* [Requirement A]
In the filgotinib article, which body recommended the drug for eligible patients in Scotland?
* [Requirement B]
Please extract the stretch of the filgotinib article from "RA, a degenerative" through "damage of RA.", word for word.

* [Text passage]
· · · · · · ·

NHS in Scotland makes rheumatoid arthritis drug available

pharmafile | September 14, 2021 | News story | Manufacturing and Production Galapagos UK, NHS, Scotland, filgotinib, rheumatoid arthritis 

The Scottish Medicines Consortium (SMC) have recommended the use of Galapagos UK’s JYSELECA® (filgotinib) for eligible patients with severe active rheumatoid arthritis (RA). The once-daily oral drug is now available across Scotland on the NHS.

Filgotinib was shown to significantly increase the proportion of RA patients going into remission. Across the Phase III studies the drug improved the chance of disease remission, noting a DAS28-CRP score of <2.6, which indicates few or no symptoms.

RA, a degenerative autoimmune disease, affects more than 35,000 people in Scotland, with around 11,000 of those living with server disease activity – chronically impacting a patient’s life. The availability of filgotinib on the NHS will ensure that more people have a chance of slowing the long-term pain and damage of RA.

Read: NICE release new guidance on rheumatoid arthritis treatment

Read: NICE recommends rheumatoid arthritis drug Jyseleca for NHS use

The drug is only licenced for use on those on patients with severe active RA, and not currently for those with moderate symptoms. Galapagos UK are in talks with the SMC to bring access of filgotinib for patients with moderate RA, which will align it with the rest of the UK.

Galapagos UK’s General Manager, Emma Chaffin, said, “We believe this is important news for thousands of people living with this devasting condition.

“We are also mindful that people with moderate rheumatoid arthritis will unfortunately not have the same level of access to filgotinib in Scotland as they currently do elsewhere in the UK, where the NICE issued guidance for use in moderate patients.”

Dr Neil McKay, Consultant Rheumatologist at NHS Lothian, said, “It affects multiple joints causing pain, stiffness and disability. It can also cause disabling fatigue. Modern management requires a prompt referral, early diagnosis and intensive management.

“Yet some people with RA require targeted combination therapy to control their condition. Having access to an advanced targeted therapy like filgotinib, at a relatively early stage, is an important and welcome step forward for people with RA.”

· · · · · · ·

Chart comprehension data
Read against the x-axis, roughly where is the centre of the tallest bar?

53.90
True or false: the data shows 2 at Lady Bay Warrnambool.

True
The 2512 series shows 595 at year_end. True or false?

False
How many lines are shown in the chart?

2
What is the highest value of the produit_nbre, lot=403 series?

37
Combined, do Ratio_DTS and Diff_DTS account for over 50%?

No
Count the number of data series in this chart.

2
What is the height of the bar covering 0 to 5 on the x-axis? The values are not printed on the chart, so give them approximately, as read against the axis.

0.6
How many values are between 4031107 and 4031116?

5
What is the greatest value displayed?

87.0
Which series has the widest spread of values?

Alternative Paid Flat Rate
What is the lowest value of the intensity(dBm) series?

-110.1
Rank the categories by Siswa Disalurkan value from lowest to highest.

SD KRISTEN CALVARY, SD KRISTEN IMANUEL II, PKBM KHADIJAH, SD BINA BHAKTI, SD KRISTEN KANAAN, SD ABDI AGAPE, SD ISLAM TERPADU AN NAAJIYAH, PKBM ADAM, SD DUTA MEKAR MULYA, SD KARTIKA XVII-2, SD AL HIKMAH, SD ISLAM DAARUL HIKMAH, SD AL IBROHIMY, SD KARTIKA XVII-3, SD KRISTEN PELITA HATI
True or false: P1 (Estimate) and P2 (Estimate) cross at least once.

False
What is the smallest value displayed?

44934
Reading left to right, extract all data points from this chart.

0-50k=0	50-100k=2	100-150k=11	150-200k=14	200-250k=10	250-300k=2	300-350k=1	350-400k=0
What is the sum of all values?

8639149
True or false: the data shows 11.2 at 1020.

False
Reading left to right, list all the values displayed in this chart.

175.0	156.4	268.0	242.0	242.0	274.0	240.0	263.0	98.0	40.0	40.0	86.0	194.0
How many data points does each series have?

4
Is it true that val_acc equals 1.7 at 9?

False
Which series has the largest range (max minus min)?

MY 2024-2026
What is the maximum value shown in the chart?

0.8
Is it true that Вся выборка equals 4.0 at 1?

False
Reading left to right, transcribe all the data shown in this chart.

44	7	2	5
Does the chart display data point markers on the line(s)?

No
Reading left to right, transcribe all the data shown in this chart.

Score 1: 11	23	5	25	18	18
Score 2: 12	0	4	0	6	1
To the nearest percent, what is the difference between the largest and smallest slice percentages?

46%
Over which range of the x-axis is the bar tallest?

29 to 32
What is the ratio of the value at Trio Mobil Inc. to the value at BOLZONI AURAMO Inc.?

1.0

· · · · · · ·

* [Your solution A]
The Scottish Medicines Consortium (SMC).

* [Your solution B]
RA, a degenerative autoimmune disease, affects more than 35,000 people in Scotland, with around 11,000 of those living with server disease activity – chronically impacting a patient’s life. The availability of filgotinib on the NHS will ensure that more people have a chance of slowing the long-term pain and damage of RA.